La próxima presidenta de la República tendrá una tarea delicada: llegar a un buen entendimiento con las Fuerzas Armadas. Los soldados llevan ya muchos años en las calles. En tiempos de Calderón y Peña Nieto se hizo necesario el despliegue masivo de elementos para hacer frente a los ‘brazos armados’ del Cártel de Sinaloa, de los Beltrán Leyva, de Los Zetas y, más adelante, del Cártel Jalisco Nueva Generación y de una pléyade de mafias regionales. El Ejército y la Marina le entraron al quite, junto con la Policía Federal que fue reclutada al vapor en aquellos años.
Este esquema era profundamente disfuncional. Siempre hubo desconfianza –justificada frecuentemente– de los mandos militares hacia los civiles. Además, las Fuerzas Armadas estaban insatisfechas con el marco legal y constantemente buscaban la aprobación de reformas que blindaran su intervención. También intentaban frenar sistemáticamente las investigaciones en contra de los elementos militares que cometían abusos.
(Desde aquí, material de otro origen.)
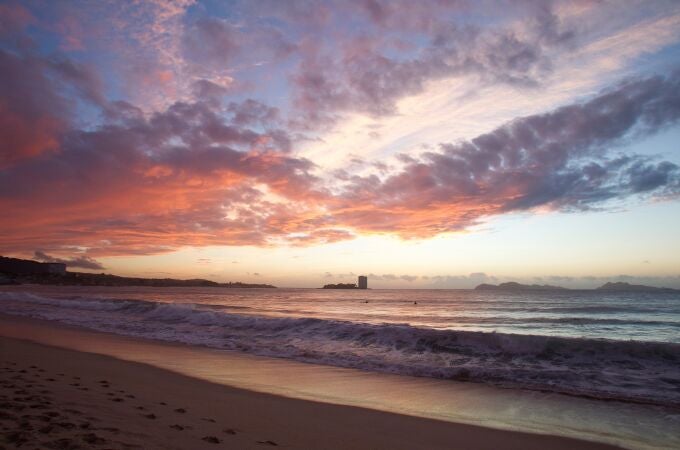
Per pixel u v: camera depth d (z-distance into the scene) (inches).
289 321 735.7
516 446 228.8
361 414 277.1
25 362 392.5
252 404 284.2
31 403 213.9
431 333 565.6
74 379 317.7
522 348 492.1
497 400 326.0
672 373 397.4
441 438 235.1
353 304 2464.3
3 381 276.8
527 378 392.8
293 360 482.0
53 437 158.4
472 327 1031.6
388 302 2760.8
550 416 287.6
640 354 445.7
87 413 205.6
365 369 437.1
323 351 530.0
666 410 302.4
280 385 360.2
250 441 192.2
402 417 275.6
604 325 1082.7
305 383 371.6
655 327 1025.5
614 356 448.8
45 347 523.2
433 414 286.4
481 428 258.5
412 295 4611.2
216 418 233.3
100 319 904.3
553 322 1167.6
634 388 358.9
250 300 2893.7
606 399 330.3
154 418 213.0
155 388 313.4
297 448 192.9
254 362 465.4
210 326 772.6
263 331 697.0
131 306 1122.0
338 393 338.6
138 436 175.0
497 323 1142.3
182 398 284.5
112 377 346.6
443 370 423.2
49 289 4389.8
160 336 666.2
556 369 420.2
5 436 154.1
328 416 266.1
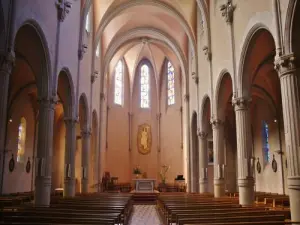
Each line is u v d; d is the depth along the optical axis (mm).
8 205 13547
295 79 10422
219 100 19703
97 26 26156
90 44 25109
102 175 32750
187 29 26797
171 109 38438
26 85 22172
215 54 20125
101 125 30625
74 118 19719
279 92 23688
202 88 24047
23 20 12055
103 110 32156
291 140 10227
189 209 11156
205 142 24391
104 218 8367
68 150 19438
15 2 11023
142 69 40250
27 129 24641
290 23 10422
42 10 14023
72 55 19203
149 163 38406
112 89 37750
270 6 12008
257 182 27844
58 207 11500
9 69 10625
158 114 39125
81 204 12984
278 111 24016
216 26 19891
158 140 38562
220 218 8289
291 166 10172
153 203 27172
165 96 39344
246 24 14500
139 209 22312
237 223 7277
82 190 24219
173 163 37062
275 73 22281
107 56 31438
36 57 14555
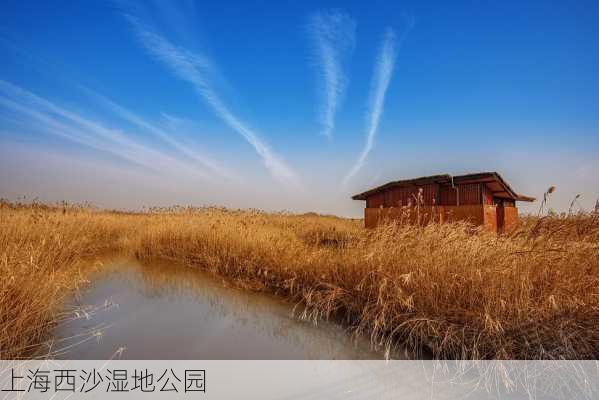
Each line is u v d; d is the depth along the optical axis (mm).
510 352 3756
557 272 4641
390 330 4691
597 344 3764
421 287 4902
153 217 14805
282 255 7879
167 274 8148
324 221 18797
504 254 5117
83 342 4258
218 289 6938
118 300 6027
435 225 6668
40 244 6945
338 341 4469
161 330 4715
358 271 5922
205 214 14172
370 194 13500
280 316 5379
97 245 11195
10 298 4125
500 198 12984
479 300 4492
AMLO resolvió parcialmente estas tensiones al desaparecer la Policía Federal y crear la Guardia Nacional, una institución militar para cualquier efecto práctico. En el actual gobierno también se ha promovido que mandos militares asuman el control de instituciones civiles, desde el Centro Nacional de Inteligencia hasta algunas policías estatales, pasando por las aduanas y los aeropuertos. AMLO ha recompensado generosamente el apoyo militar no sólo con puestos, sino también con recursos presupuestales y con el control sobre varios de los principales proyectos de inversión pública. Esta transferencia de responsabilidades y recursos ha sido colosal. Durante el actual sexenio, el presupuesto de Sedena creció 121 por ciento en términos reales, y este año una quinta parte del gasto de inversión en infraestructura será ejecutado por las Fuerzas Armadas.
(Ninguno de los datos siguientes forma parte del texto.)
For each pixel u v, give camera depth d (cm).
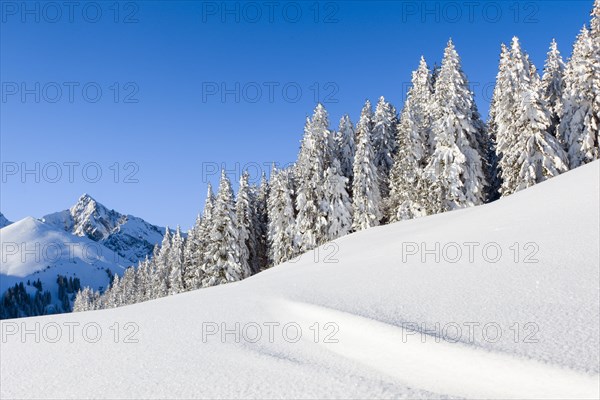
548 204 1206
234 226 3997
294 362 577
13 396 555
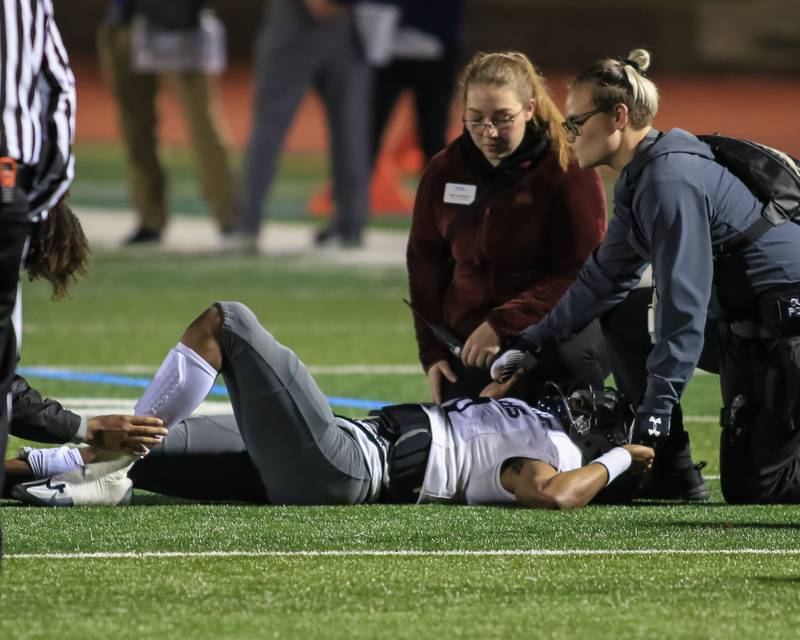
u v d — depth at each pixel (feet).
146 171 171.12
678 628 42.45
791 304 60.18
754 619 43.39
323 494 59.47
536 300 65.87
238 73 398.01
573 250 66.28
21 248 44.14
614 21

El papel protagónico del Ejército polariza a la opinión pública. Hay quienes consideran que, para bien o para mal, existe un ‘ADN militar’, algo así como una marca indeleble, que hace a los soldados inherentemente honorables, o que los convierte en robots de exterminio. No comparto esa visión. Las Fuerzas Armadas tienen una tradición y una estructura bien cimentadas. Por lo tanto, son menos vulnerables a los caprichos personales de sus mandos. No me imagino que un secretario de la Defensa pudiera concentrar tanto poder y ejercerlo de forma tan arbitraria como hizo García Luna en la Policía Federal. Las Fuerzas Armadas también son más herméticas y más reticentes al cambio. De los 45 generales de división en activo, a la fecha no hay una sola mujer. Fuera de eso, el Ejército es más o menos como cualquier organización. Sus integrantes son seres humanos, con ambiciones y debilidades.
No creo que la próxima presidenta, independientemente de que sea Sheinbaum o Gálvez, desee seguir por el camino de la militarización del Presupuesto y del Estado mexicano. Es un camino costoso, y que en el largo plazo erosiona el poder real para la clase política de la que ambas forman parte. La tendencia de largo plazo será buscar un nuevo trato, más equilibrado, con las Fuerzas Armadas.
El problema es que la presidenta negociará desde una posición de desventaja. La semana pasada escribía sobre la importancia de recuperar el control del territorio. En muchos estados, las Fuerzas Armadas son, en la práctica, el único recurso que el gobierno tiene para hacer frente a la amenaza criminal. Por ejemplo, de acuerdo con el monitoreo de arrestos de alto perfil que coordino, sólo hay nueve entidades federativas donde la policía estatal o municipal participa en un alto porcentaje de estas detenciones. En el resto del país la Guardia Nacional o el Ejército son los principales responsables de los operativos de captura. La tendencia de los últimos años a construir cuarteles militares al por mayor acentúa esta dependencia.
No se trata de buscar un rompimiento ni de plantear una rápida retirada de las Fuerzas Armadas. Ésa es una ilusión y sería como darse un balazo en el pie. Todavía necesitaremos a los militares en las calles por varios años más. Sin embargo, la expansión de la Guardia Nacional y la transferencia de recursos a las Fuerzas Armadas tendrá que detenerse en algún momento. La seguridad debe volver a ser, en primera instancia, una responsabilidad de las policías civiles en los estados y los municipios.
¿Cómo gestionar esta transición? No será fácil. Todas las organizaciones se acostumbran al poder y al presupuesto. Aun así, se podría empezar por demostrar que habrá un cambio en algo crucial. El Ejército frecuentemente tiene que mandar tropas a atender crisis en estados y municipios donde las autoridades locales están completamente coludidas con los criminales. Es tiempo de que, cuando éste sea el caso, haya consecuencias políticas y legales para las autoridades cómplices.